## EXERCISE
Only reproduce the lines from the line containing "turquoise floor lamp [578,304,644,459]" onward, exactly, through the final line of the data below.

## DATA FOR PROCESSING
◆ ◆ ◆
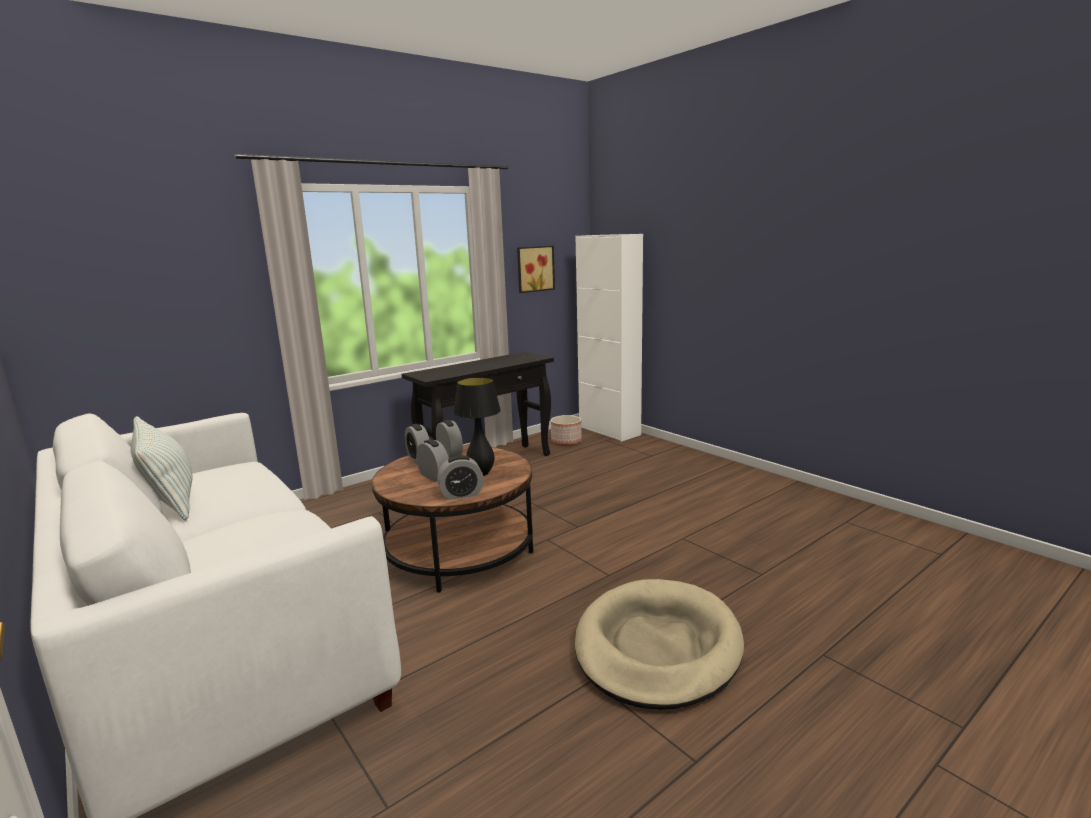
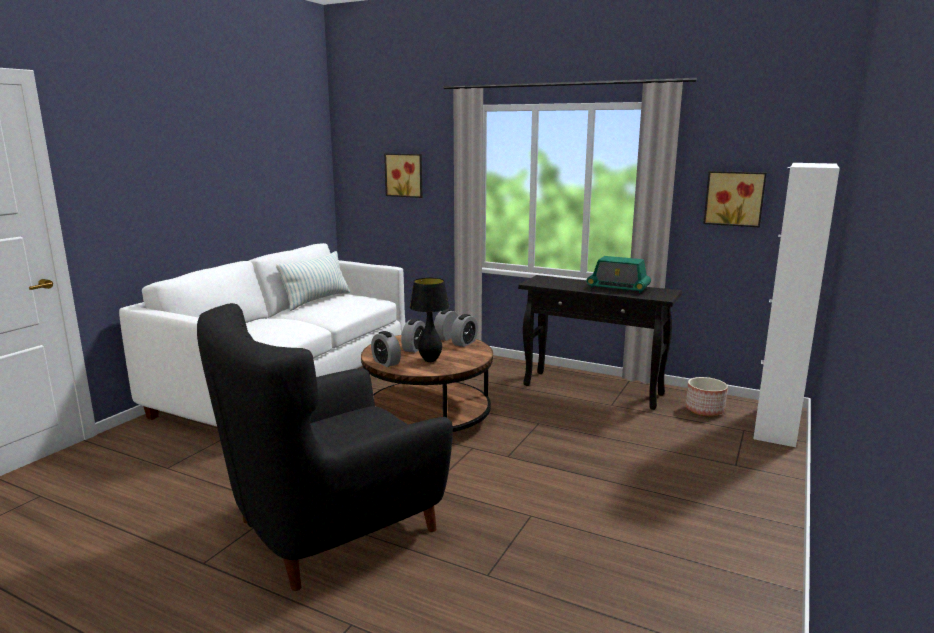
camera: 65 degrees right, 0 degrees up
beige dog bed [575,579,744,710] -> black armchair [197,303,453,591]
none -> picture [384,153,423,198]
none -> radio [587,256,651,293]

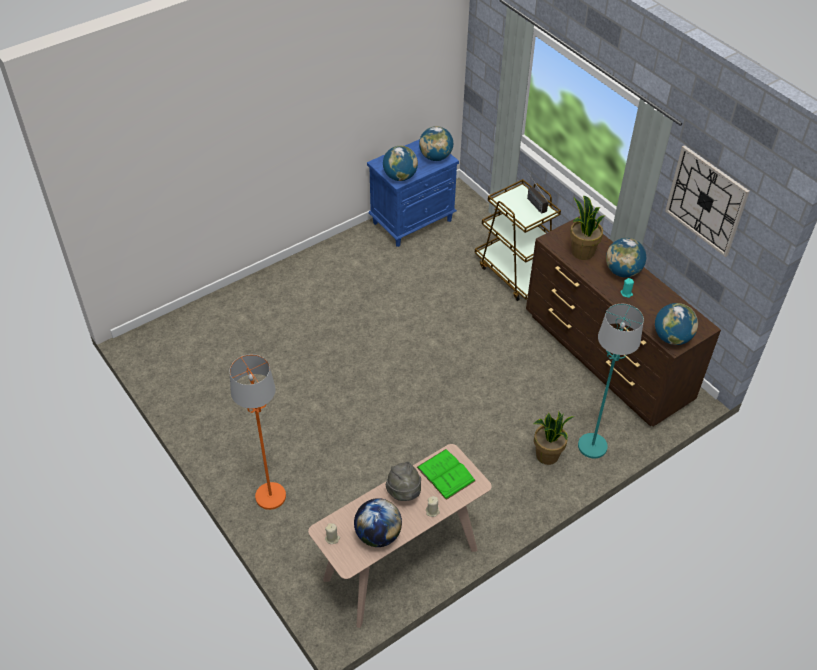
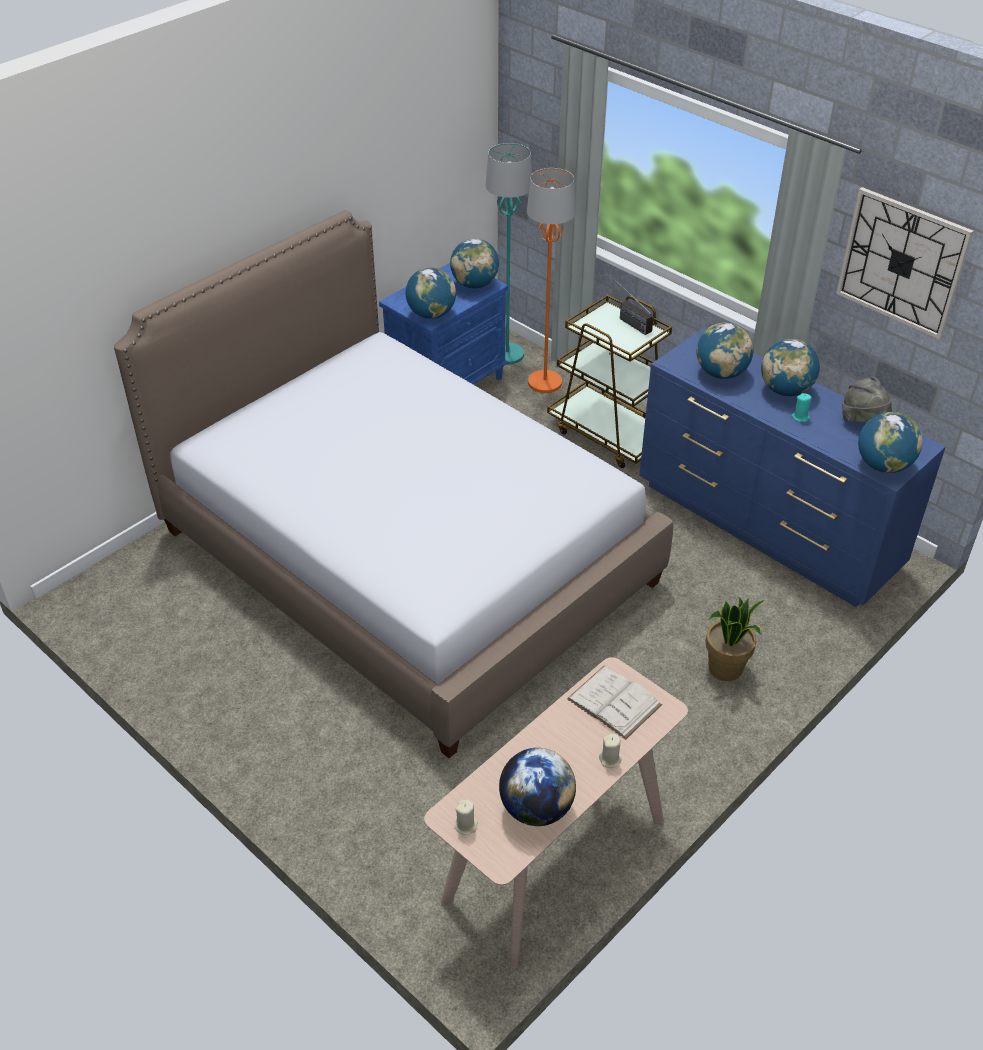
camera: 10 degrees left, 5 degrees down
orange floor lamp [230,354,286,510] -> orange floor lamp moved to [527,168,576,393]
grey hat [386,462,421,501] -> grey hat moved to [842,376,892,423]
green book [416,449,476,500] -> white book [567,666,662,740]
brown dresser [526,216,721,427] -> blue dresser [639,328,946,607]
potted plant [570,196,605,260] -> globe [697,322,753,379]
turquoise floor lamp [578,304,644,459] -> turquoise floor lamp moved to [486,143,532,365]
none -> bed [114,210,673,758]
◆ ◆ ◆
## WRITTEN SOLUTION
turquoise floor lamp [578,304,644,459] -> turquoise floor lamp moved to [486,143,532,365]
none -> bed [114,210,673,758]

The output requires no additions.